Frontalieri senza pace:
arriva un mini "scudo"

Niente scudo fiscale per i frontalieri. Ma adesso spunta l’ipotesi di un “mini scudo” e fra i lavoratori crescono le perplessità. La denuncia arriva dalla Cisl di Sondrio. Secondo il sindacato di via Bonfadini, la vicenda dello scudo fiscale per i frontalieri si sta chiarendo nel modo peggiore per le migliaia di lavoratori che saranno coinvolti. Si stima che siano circa 4 mila i valtellinesi e i valchiavennaschi interessati da questi provvedimenti che, con il passare dei giorni, appaiono sempre più contraddittori, generando confusione e amarezza tra i diretti interessati.
«Dopo aver letto il comunicato emanato dall’Agenzia delle entrate nazionale, ci eravamo fatti molte illusioni - spiegano i sindacalisti -. Si affermava che questi soggetti nulla hanno a che fare con l’evasione internazionale.

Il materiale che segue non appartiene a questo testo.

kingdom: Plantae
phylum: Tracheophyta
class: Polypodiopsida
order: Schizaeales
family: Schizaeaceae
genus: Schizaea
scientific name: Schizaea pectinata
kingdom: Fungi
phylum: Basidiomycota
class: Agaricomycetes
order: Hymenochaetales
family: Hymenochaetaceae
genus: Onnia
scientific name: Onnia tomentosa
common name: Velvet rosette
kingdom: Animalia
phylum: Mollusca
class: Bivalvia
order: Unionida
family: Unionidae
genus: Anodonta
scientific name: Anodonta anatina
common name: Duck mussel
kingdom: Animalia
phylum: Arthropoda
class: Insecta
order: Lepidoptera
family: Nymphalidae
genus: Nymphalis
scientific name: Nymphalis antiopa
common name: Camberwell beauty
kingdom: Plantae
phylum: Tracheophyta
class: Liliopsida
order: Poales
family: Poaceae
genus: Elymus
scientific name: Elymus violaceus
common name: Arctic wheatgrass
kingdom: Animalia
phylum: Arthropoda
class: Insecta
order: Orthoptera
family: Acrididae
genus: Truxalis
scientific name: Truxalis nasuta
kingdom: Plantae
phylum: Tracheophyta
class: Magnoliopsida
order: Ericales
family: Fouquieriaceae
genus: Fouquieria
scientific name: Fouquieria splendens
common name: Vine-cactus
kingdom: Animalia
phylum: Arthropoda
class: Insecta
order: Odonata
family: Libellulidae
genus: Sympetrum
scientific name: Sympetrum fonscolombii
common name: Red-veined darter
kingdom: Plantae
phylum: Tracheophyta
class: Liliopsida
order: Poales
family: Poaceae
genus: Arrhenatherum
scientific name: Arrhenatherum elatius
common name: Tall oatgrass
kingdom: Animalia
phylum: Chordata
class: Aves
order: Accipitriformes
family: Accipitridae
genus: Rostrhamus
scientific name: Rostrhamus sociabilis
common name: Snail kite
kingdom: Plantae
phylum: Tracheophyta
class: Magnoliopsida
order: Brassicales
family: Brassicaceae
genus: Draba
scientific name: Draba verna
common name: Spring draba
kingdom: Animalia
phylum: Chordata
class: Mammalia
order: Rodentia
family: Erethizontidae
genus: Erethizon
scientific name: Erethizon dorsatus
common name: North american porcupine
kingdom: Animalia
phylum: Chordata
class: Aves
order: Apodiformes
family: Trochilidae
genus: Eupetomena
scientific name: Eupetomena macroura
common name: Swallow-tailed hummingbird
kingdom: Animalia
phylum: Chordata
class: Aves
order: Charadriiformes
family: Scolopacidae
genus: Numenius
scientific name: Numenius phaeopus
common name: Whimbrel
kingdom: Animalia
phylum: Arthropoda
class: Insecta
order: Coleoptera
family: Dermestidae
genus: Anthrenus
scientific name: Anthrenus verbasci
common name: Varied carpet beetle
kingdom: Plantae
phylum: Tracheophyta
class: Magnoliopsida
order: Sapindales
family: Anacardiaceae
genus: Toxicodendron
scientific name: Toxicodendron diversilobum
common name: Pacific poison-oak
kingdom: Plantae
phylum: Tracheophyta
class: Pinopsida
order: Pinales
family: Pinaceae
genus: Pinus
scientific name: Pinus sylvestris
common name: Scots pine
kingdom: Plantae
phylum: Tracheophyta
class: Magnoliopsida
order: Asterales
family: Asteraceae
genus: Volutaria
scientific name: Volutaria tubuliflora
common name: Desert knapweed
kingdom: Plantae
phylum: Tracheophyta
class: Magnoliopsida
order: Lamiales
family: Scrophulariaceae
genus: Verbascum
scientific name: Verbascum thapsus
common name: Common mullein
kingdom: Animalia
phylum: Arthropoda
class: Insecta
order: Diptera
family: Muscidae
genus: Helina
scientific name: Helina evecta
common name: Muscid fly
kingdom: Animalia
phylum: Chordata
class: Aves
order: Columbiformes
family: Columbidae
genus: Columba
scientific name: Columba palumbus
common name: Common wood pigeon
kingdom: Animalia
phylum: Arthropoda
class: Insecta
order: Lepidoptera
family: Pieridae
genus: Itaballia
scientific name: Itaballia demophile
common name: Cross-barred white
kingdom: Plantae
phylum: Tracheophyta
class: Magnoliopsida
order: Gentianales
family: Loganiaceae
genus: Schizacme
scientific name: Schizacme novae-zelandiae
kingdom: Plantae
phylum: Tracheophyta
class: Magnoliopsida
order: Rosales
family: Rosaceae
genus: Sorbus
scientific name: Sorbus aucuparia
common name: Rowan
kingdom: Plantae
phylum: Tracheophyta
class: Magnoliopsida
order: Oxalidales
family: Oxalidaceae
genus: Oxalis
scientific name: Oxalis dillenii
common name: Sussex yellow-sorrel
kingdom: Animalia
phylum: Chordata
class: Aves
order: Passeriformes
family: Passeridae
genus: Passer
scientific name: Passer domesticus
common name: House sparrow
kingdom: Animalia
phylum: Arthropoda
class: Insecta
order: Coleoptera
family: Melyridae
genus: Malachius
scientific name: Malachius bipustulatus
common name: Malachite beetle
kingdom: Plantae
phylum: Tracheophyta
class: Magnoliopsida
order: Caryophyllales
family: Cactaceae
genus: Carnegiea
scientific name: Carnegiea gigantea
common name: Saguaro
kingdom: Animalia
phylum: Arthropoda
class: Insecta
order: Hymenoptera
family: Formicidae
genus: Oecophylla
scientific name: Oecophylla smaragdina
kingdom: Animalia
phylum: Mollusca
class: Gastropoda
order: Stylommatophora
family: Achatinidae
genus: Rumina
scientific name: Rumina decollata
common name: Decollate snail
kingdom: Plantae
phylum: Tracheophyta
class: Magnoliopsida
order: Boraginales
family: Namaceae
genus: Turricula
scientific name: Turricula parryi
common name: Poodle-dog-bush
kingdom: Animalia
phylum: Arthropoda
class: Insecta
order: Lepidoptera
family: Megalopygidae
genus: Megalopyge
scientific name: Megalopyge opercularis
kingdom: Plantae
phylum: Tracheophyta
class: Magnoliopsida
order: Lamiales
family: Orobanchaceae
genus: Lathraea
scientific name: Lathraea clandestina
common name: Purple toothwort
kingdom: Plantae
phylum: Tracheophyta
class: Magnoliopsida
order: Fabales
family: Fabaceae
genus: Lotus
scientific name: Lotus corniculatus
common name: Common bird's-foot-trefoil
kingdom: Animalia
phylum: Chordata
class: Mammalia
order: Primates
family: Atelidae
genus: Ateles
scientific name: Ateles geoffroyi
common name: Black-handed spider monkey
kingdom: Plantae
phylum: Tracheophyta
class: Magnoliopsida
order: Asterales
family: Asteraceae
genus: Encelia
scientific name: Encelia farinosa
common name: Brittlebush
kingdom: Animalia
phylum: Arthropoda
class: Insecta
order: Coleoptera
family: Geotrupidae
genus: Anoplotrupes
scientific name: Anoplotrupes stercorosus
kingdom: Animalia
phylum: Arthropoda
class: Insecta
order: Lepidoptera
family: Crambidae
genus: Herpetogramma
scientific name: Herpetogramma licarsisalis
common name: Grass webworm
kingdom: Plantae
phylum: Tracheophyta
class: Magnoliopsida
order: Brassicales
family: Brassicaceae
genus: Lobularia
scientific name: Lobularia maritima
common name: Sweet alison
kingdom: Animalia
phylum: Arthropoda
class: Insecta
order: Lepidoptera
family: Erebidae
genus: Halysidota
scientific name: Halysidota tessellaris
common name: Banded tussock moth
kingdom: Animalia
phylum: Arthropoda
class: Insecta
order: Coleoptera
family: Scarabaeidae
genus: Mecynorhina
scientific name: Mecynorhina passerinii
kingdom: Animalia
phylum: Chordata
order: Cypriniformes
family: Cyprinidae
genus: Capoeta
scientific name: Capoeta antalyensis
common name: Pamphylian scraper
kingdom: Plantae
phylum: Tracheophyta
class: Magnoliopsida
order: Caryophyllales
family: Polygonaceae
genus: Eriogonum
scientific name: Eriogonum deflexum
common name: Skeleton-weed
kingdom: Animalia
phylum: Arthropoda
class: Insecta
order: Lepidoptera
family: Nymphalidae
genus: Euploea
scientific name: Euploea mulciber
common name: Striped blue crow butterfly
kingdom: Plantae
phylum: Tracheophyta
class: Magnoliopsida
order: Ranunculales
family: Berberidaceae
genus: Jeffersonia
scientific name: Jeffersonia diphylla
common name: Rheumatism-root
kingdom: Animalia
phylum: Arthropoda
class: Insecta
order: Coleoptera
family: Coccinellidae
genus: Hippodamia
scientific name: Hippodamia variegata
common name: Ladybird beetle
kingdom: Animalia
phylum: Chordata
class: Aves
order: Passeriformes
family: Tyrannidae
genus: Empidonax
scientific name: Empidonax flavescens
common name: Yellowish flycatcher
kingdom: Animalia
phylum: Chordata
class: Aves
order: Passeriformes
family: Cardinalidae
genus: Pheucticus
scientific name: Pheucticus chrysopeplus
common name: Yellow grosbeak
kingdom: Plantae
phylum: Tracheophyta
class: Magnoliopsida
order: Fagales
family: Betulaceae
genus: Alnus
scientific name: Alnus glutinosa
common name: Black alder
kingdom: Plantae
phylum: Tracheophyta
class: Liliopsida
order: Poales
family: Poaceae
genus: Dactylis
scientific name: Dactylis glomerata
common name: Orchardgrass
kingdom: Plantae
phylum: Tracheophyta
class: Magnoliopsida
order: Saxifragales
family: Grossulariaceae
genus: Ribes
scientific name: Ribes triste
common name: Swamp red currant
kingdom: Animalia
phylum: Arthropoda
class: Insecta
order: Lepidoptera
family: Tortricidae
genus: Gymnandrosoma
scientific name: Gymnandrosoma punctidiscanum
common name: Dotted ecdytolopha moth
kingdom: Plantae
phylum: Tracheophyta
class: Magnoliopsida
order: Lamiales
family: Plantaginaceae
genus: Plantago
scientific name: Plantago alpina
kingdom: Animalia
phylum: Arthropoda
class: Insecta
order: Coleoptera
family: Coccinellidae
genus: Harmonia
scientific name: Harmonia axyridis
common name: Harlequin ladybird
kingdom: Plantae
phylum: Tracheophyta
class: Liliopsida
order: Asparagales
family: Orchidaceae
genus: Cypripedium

Dai giorni successivi si parla però secondo fonti attendibili della possibilità “di introdurre in via amministrativa un mini scudo per questi lavoratori: sulle somme ricevute come emolumenti dal datore di lavoro per le prestazioni oltre confine potrebbe essere chiesto, ai fini dell’emersione, un importo minimo”. Si parla di poche centinaia di euro e non del 5 per cento - aggiungono dal sindacato -. Siamo perplessi e amareggiati di fronte a questa soluzione prospettata, in quanto, malgrado la dichiarazione dell’Agenzia delle entrate, si continuano a considerare i lavoratori frontalieri dei veri e propri "mini evasori"».
In casa Cisl non si riesce a comprendere come abbiano potuto essere esclusi dal provvedimento dello scudo fiscale gli italiani che operano nelle strutture comunitarie europee che, proprio come i lavoratori frontalieri, posseggono un conto corrente all’estero ma che, diversamente da costoro, non spendono il loro reddito interamente in Italia, e più ancora non “rendono” all’Italia il 40% circa delle imposte da loro pagate sul salario.
«Permane la netta sensazione che i frontalieri, come del resto tutti i lavoratori dipendenti, siano gli unici soggetti dai quali sia possibile prelevare in modo sicuro un gettito fiscale che possa coprire interventi alternativi - aggiungono nuovamente i sindacalisti della Cisl -. Si sono lette prese di posizione, da parte di svariati parlamentari, a favore dei lavoratori frontalieri che hanno generato speranze e illusioni, ma i risultati concreti, per oggi, sono tutt’altro che favorevoli: serve che chi ha la responsabilità di governare il paese sia coerente, in parlamento, con quello che dice sul territorio. Non è con le chiacchiere - concludono - che si tutelano i lavoratori frontalieri, bisogna mettere in atto delle azioni veramente concrete».